Install Qwen3-TTS on Windows with Conda

Introduction

Qwen3-TTS is an open-source series of TTS models developed by the Qwen team at Alibaba Cloud, supporting stable, expressive, and streaming speech generation, free-form voice design, and vivid voice cloning.

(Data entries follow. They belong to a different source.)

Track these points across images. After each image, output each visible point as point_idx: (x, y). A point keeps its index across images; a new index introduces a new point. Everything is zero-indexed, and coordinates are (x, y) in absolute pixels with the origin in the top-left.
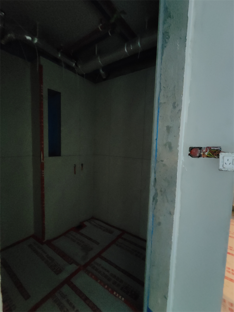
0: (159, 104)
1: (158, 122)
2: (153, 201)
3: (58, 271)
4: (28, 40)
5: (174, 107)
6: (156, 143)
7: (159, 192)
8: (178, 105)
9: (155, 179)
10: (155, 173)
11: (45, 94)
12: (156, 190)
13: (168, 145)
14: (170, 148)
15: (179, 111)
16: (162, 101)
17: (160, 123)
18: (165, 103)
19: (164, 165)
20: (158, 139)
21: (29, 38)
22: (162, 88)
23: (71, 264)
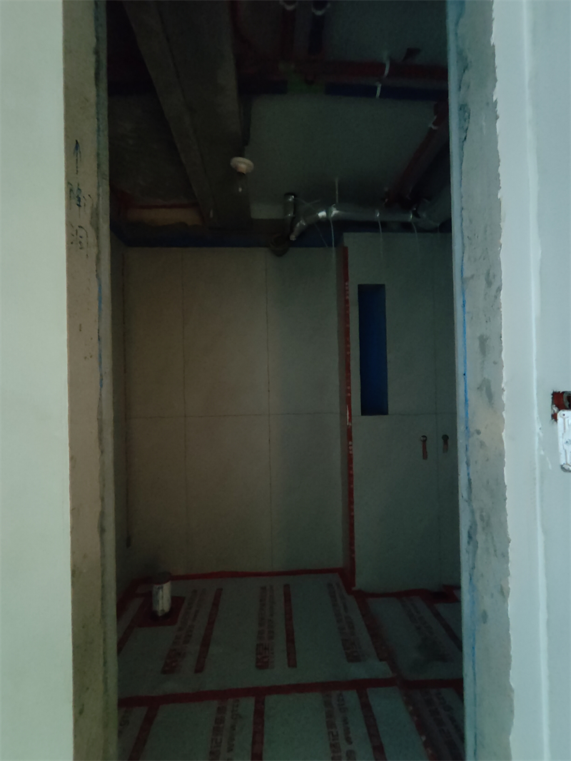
0: (463, 280)
1: (464, 327)
2: (469, 543)
3: (354, 657)
4: (323, 217)
5: (489, 284)
6: (465, 384)
7: (478, 518)
8: (494, 276)
9: (469, 480)
10: (468, 464)
11: (353, 295)
12: (473, 512)
13: (485, 388)
14: (490, 396)
15: (497, 291)
16: (467, 274)
17: (468, 330)
18: (472, 277)
19: (482, 444)
20: (467, 374)
21: (322, 214)
22: (466, 241)
23: (381, 660)
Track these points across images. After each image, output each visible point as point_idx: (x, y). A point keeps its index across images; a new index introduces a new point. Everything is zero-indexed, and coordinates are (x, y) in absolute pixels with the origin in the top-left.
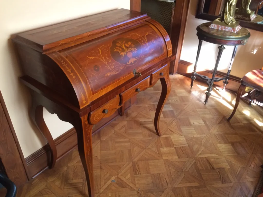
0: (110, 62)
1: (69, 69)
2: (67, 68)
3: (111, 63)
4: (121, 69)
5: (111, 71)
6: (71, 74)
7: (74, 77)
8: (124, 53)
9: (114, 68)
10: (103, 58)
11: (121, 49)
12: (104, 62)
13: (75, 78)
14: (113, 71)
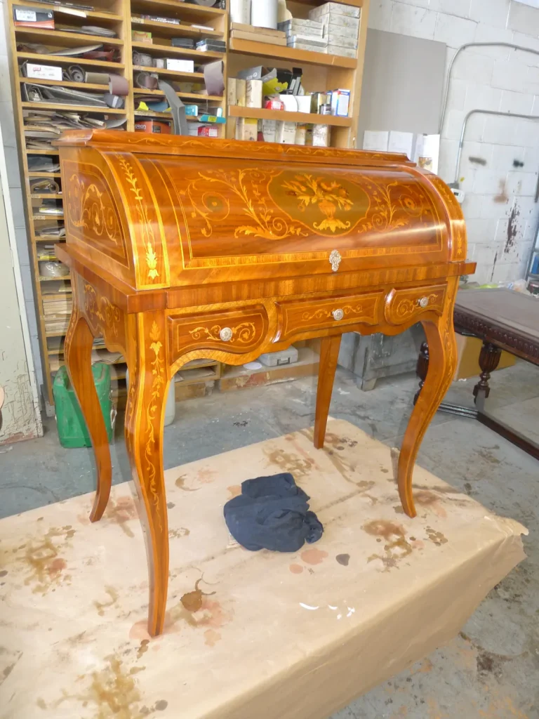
0: (260, 203)
1: (134, 177)
2: (128, 174)
3: (262, 206)
4: (290, 233)
5: (258, 225)
6: (133, 190)
7: (139, 198)
8: (311, 199)
9: (270, 222)
10: (245, 189)
11: (304, 189)
12: (242, 197)
13: (141, 201)
14: (265, 227)
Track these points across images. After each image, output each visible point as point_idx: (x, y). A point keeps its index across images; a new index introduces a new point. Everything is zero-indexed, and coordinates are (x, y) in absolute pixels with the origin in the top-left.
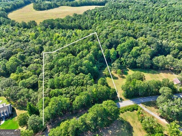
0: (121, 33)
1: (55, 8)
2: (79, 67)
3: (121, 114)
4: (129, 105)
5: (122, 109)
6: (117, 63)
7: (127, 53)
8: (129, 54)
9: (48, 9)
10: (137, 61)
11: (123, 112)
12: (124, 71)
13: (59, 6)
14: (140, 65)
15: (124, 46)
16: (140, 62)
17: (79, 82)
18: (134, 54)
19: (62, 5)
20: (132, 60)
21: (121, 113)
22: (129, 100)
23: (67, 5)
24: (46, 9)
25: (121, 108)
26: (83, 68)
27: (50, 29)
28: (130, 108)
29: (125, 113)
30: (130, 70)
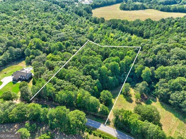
0: (178, 53)
1: (141, 10)
2: (92, 69)
3: (92, 135)
4: (110, 134)
5: (99, 132)
6: (143, 85)
7: (165, 80)
8: (167, 82)
9: (132, 9)
10: (171, 96)
11: (96, 136)
12: (150, 99)
13: (147, 8)
14: (172, 102)
15: (167, 70)
16: (174, 98)
17: (77, 82)
18: (173, 85)
19: (151, 8)
20: (165, 91)
21: (94, 134)
22: (115, 130)
23: (157, 9)
24: (130, 9)
25: (98, 130)
26: (96, 72)
27: (111, 28)
28: (107, 136)
29: (98, 137)
30: (158, 102)
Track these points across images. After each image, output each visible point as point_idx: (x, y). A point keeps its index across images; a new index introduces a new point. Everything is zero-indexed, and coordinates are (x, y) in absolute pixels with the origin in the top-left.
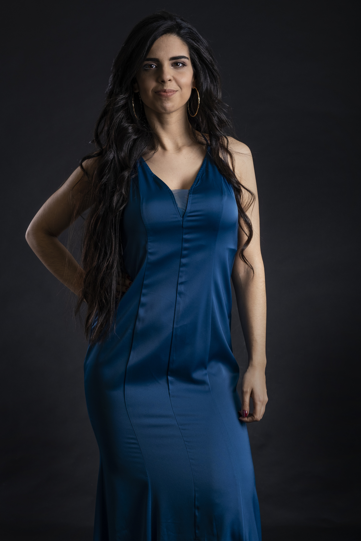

GitHub: https://github.com/QwenLM/Qwen3-TTS
Hugging Face: https://hf.co/collections/Qwen/qwen3-tts
Demo: https://hf.co/spaces?q=Qwen3-TTS

Video tutorial

Coming soon

Step 1. Install Miniconda Package

Download Miniconda: https://www.anaconda.com/download/success?reg=skipped

Direct link: https://anaconda.com/api/installers/Miniconda3-latest-Windows-x86_64.exe

Step 2. Create Conda Environment

Create a conda environment:

name: qwen3-tts
channels:
  - pytorch
  - nvidia
  - defaults
dependencies:
  - python=3.12
  - pip
  - pip:
      # PyTorch CUDA 12.6 wheels
      - --extra-index-url https://download.pytorch.org/whl/cu126
      - torch
      - torchvision
      - torchaudio

      # Qwen3-TTS
      - qwen-tts

      # Read/write audio files
      - soundfile

      # Download the model from Hugging Face / ModelScope
      - huggingface_hub[cli]
      - modelscope

Activate conda environment:

conda env create -f environment.yml
conda activate qwen3-tts

Step 3. Create a Python Script

Create a file named qwen3_tts_test.py:

import torch
import soundfile as sf
from qwen_tts import Qwen3TTSModel

# Use float16 instead of bfloat16 if your older GPU doesn't support bfloat16.
model = Qwen3TTSModel.from_pretrained(
    "Qwen/Qwen3-TTS-12Hz-1.7B-CustomVoice",
    device_map="cuda:0",
    dtype=torch.bfloat16,
    # Do not use attn_implementation="flash_attention_2" on Windows.
    #attn_implementation="flash_attention_2",
)

# single inference
wavs, sr = model.generate_custom_voice(
    text="Hello, this is a test.",
    language="English",
    speaker="Ryan",
)

sf.write("output.wav", wavs[0], sr)
print("output.wav has been saved!")

Run it:

python qwen3_tts_test.py

The result will be the audio file output.wav